Ivan the Fool and Russian Character
Ivan the Fool (Иван Дурак) is a fictional Russian character who sleeps on a Russian stove* and without doing anything smart achieves a lot of success. His quiet and easy-going personality is still reflected in modern Russian character peculiarities, even though the new generations in Russia are under a strong influence of the western and businesslike world now.
In most Russian fairy tales, Ivan the Fool is the third (youngest) son in a big rural family who has nothing else to do but to tend grazing cattle and play a fife. He listens to his heart, rather than his mind. He can easily forget offense and always helps the others even at his own expense. His naivety and simplicity help him fight Baba-Yaga**, make friends with animals, win princess's heart and be rewarded with half a kingdom at the end of a fairy tale. However, his two elder brothers who are smart and businesslike – not typical of the Russian character – are unkind and unfair. So they fail and lose everything because they can only think about their money and profit. That is how a none-too-clever character unintentionally defeats the clever ones.
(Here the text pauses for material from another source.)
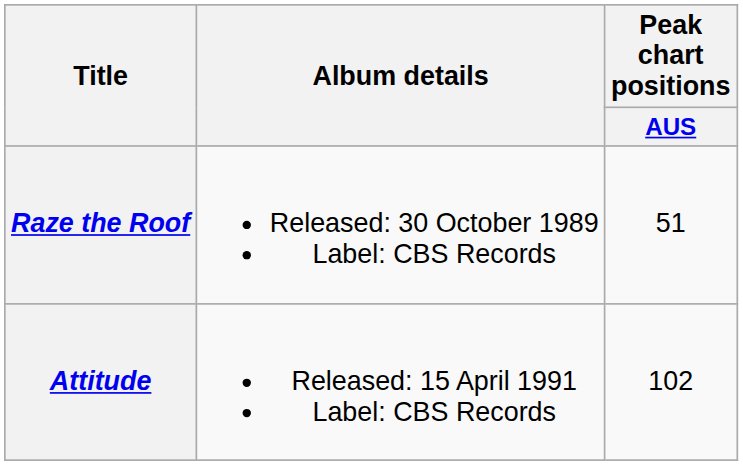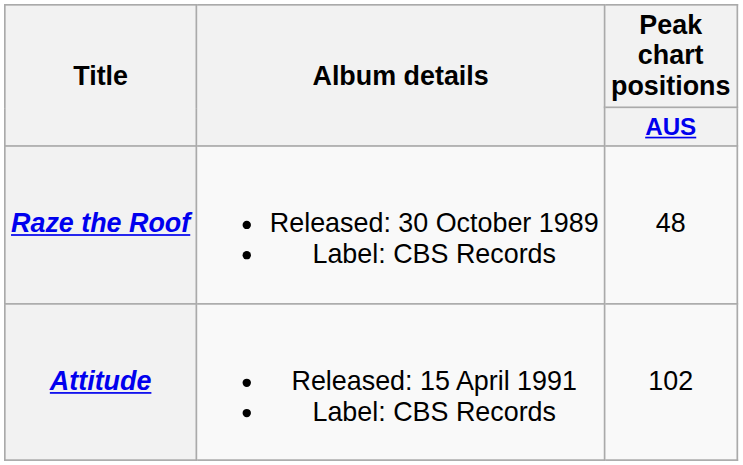Raze the Roof | Peak chart positions / AUS: 51 -> 48
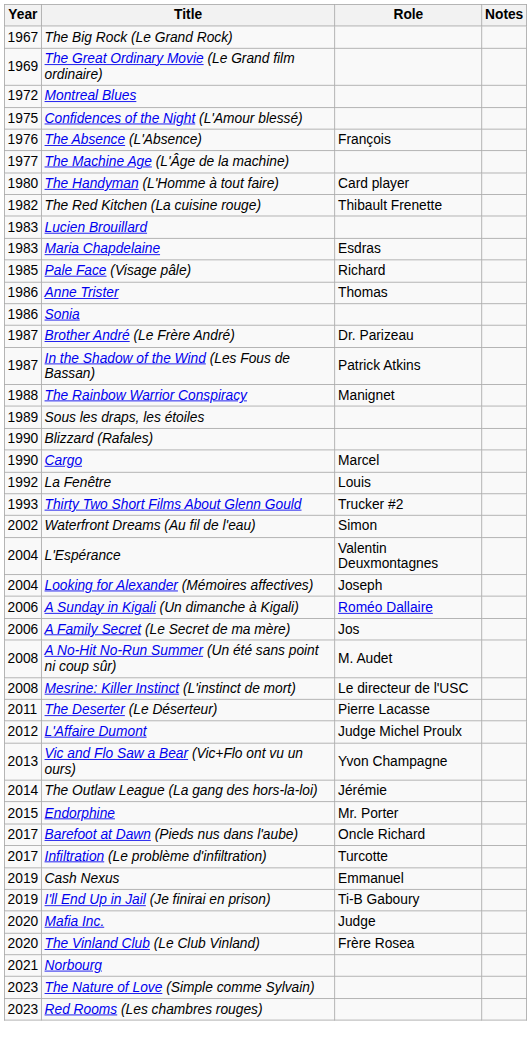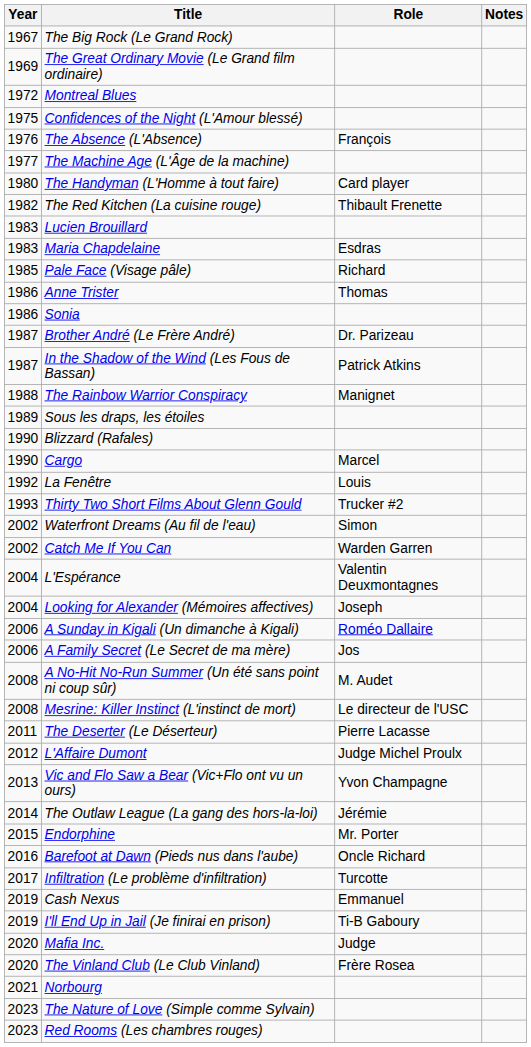+ row: 2002 | Catch Me If You Can | Warden Garren
Barefoot at Dawn (Pieds nus dans l'aube) | Year: 2017 -> 2016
Some researches of Russian culture, however, do not believe that Ivan the Fool was supposed to be stupid. According to one theory, Ivan the Fool was not a fool at the beginning when this character was created. At that time the Russian word “дурак” or “другак” (fool) didn't have any negative connotation and was used to call the youngest son in the family. Later it obtained a new meaning and this caused the confusion.
However, Russian people do believe that even unreasonable and irrational, but unselfish and kind actions may give one happiness and prosperity.
*A Russian stove is the kind of stove which was used for cooking food, heating the house and sleeping on.
** Baba-Yaga is a witch in Russian folk tales.